The Eastern and Southern Europe region is represented by the Group’s offices in Turkey and Ukraine. Overall the region sold 120,200m2 in 2018 (2017: 134,500m2), with a small amount of growth in Ukraine, offset by 2018 being the weaker biennial year in Turkey, due to the railway industry exhibition, Eurasia Rail, running only in odd years, and the cancellation of a number of high volume but low profit events in Turkey after the 2017 editions. On a like-for-like basis, volumes increased by 3%, revenues by 19% - reflecting the success of the yield strategy pursued in 2018 – and headline profit before tax by 34%.

Overall total volumes in Turkey were down, reflecting the weaker biennial pattern and the impact of cancelling the high volume but low yield events in 2017 but were flat on a like-for-like basis. On a like-for-like basis revenues were up 20% due to pricing power following the introduction of TAG initiatives and euro pricing at several events.
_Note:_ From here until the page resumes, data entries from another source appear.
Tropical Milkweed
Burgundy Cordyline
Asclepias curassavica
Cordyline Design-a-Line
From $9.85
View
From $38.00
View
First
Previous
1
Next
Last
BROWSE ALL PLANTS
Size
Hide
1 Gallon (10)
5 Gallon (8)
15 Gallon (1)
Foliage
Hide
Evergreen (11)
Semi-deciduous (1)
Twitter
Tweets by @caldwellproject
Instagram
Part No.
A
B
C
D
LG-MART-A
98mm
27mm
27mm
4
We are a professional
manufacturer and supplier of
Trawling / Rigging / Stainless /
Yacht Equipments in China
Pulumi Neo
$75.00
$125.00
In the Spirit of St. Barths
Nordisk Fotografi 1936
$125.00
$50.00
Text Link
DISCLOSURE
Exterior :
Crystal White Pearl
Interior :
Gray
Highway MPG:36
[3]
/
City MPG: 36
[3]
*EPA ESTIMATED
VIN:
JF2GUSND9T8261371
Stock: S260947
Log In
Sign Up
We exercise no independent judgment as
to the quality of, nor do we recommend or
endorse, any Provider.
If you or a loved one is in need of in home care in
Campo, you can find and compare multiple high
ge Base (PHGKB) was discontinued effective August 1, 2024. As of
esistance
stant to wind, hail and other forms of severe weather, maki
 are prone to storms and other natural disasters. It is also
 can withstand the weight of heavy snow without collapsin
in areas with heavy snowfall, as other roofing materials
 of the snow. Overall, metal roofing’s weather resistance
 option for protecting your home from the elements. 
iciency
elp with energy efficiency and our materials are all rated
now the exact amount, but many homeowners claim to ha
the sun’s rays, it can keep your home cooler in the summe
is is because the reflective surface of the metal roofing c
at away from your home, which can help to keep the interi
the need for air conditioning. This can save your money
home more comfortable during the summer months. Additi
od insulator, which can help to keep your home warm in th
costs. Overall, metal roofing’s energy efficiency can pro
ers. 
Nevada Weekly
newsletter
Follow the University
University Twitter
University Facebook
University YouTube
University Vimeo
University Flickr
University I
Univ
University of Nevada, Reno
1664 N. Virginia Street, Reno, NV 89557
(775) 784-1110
Trading in Ukraine has continued on the path to recovery. Overall volume sales were up, with an 18% increase in revenue on a like-for-like basis.


% change
% change
Revenue 11.5 8.8 +31% +15%
Headline profit before tax 2.1 2.7 -22% -16%

The Group’s Brands business contains the results of the Africa Oil Week event and the Breakbulk portfolio of events. From next year the division will also include the BETT and CWIEME portfolios of events acquired as part of the Ascential Events acquisition and the Mining Indaba event acquisition completed in October 2018.

Overall the portfolio reports a 31% increase in revenues and a 22% decrease in profits. The decline in profits is due to increased investment within both Breakbulk and Africa Oil Week as part of the TAG programme to drive future growth and increased divisional costs reflecting the first full year of Brands being managed as a separate division. On a like-for-like basis, revenues increased by 15% and headline profits before tax decreased by 16%.

Africa Oil Week ran in October 2017 and considerably exceeded expectations with revenues flat year on year despite structural challenges due to the low oil price at the time.

The Breakbulk portfolio overall saw an increase in volumes and revenues compared with the previous year as Breakbulk Americas did not run in the 2017 financial year, having run twice in the previous financial year due to event timing. However, on a like-for-like basis the portfolio grew volumes by 14% and revenues by 24%.